[Start of Attachment]

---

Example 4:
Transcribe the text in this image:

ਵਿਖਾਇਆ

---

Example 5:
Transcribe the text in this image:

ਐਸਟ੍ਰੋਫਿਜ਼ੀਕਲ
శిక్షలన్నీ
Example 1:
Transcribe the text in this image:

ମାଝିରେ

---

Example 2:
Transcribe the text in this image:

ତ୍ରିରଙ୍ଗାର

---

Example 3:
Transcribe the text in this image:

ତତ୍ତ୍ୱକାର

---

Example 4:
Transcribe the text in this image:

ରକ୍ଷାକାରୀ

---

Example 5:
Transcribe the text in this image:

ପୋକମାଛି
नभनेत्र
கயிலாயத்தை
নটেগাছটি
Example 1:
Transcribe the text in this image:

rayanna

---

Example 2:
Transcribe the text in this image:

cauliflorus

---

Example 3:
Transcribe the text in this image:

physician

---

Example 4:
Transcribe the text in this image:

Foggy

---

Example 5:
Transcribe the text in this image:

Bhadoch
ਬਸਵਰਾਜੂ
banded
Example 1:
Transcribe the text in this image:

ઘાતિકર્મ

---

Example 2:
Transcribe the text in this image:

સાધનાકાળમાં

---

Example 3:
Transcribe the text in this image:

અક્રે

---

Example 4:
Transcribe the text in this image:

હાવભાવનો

[End of Attachment]

#### What needs to be done
Please write out all the data above, exactly as it reads.

#### Reply
---

Example 4:
Transcribe the text in this image:

ਵਿਖਾਇਆ

---

Example 5:
Transcribe the text in this image:

ਐਸਟ੍ਰੋਫਿਜ਼ੀਕਲ
శిక్షలన్నీ
Example 1:
Transcribe the text in this image:

ମାଝିରେ

---

Example 2:
Transcribe the text in this image:

ତ୍ରିରଙ୍ଗାର

---

Example 3:
Transcribe the text in this image:

ତତ୍ତ୍ୱକାର

---

Example 4:
Transcribe the text in this image:

ରକ୍ଷାକାରୀ

---

Example 5:
Transcribe the text in this image:

ପୋକମାଛି
नभनेत्र
கயிலாயத்தை
নটেগাছটি
Example 1:
Transcribe the text in this image:

rayanna

---

Example 2:
Transcribe the text in this image:

cauliflorus

---

Example 3:
Transcribe the text in this image:

physician

---

Example 4:
Transcribe the text in this image:

Foggy

---

Example 5:
Transcribe the text in this image:

Bhadoch
ਬਸਵਰਾਜੂ
banded
Example 1:
Transcribe the text in this image:

ઘાતિકર્મ

---

Example 2:
Transcribe the text in this image:

સાધનાકાળમાં

---

Example 3:
Transcribe the text in this image:

અક્રે

---

Example 4:
Transcribe the text in this image:

હાવભાવનો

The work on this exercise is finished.